Algemeen Bestuur van het Willems-fonds
Den Heer Minister van Spoorwegen, Posten en Telegrafen, Brussel.
Hooggeachte Heer Minister,
Den 30 September 1904 waren wij zoo vrij U het volgende verzoekschrift te zenden:
‘De Brusselsche afdeeling van een maatschappij, die, onder voorwendsel van de kennis van het Fransch in Vlaanderen te verspreiden, er op uit is om alle gelegenheden uit te zoeken en desnoods uit te vinden ten einde het gebruik van de landstaal in Vlaamsch België te bestrijden, heeft bij U verzet aangeteekend tegen de plaats, die het Nederlandsch in Brussel en voorsteden bekleedt bij de mededeelingen van Uw Bestuur aan het publiek. Zij steunt daarbij op wetten en verordeningen die de rechterlijke aangelegenheden betreffen, en ziet over het hoofd dat het hier een toepassing geldt van de wet van 22 Mei 1878 over het gebruik van het Nederlandsch in bestuurszaken.’
‘Deze wet maakt wel in haar art. 2 § 1 een uitzondering voor Brussel wat de briefwisseling van de beambten met het publiek betreft, maar zegt uitdrukkelijk in $ 2 dat als het berichten en mededeelingen van de beambten tot het publiek geldt, voor het arrondissement Brussel de bepalingen te volgen zijn van art. 1 betrekkelijk de provincies West-Vlaanderen, Oost-Vlaanderen, Antwerpen, Limburg en het arrondissement Leuven.’

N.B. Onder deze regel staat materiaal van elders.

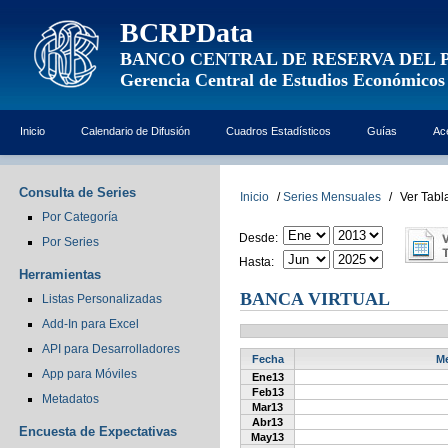
BCRPData
BANCO CENTRAL DE RESERVA DEL 
Gerencia Central de Estudios Económicos
Inicio
Calendario de Difusión
Cuadros Estadísticos
Guías
Ac
Consulta de Series
Inicio
/
Series Mensuales
/
Ver Tabl
Por Categoría
Desde:
Por Series
Hasta:
Herramientas
BANCA VIRTUAL
Listas Personalizadas
Add-In para Excel
API para Desarrolladores
Fecha
Me
App para Móviles
Ene13
Feb13
Metadatos
Mar13
Abr13
Encuesta de Expectativas
May13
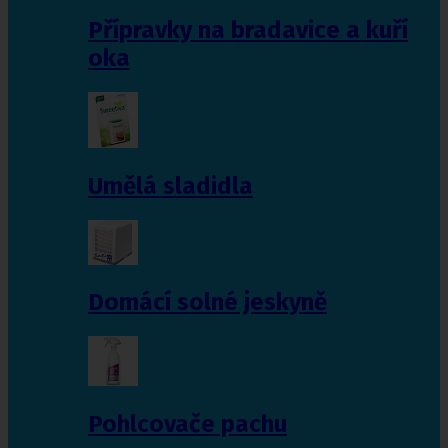
Přípravky na bradavice a kuří
oka
Umělá sladidla
Domácí solné jeskyně
Pohlcovače pachu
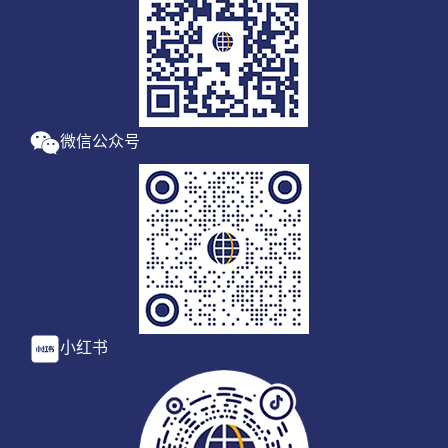
微信公众号
小红书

‘Wij zijn dan ook gelukkig te mogen vaststellen dat in dat opzicht de wet door Uw Bestuur toegepast wordt en drukken de hoop uit dat het zich niet zal laten misleiden door de verwarring, welke voormelde maatschappij wil doen ontstaan, maar zich voort zal richten naar de wet die hier alleen van toepassing is.’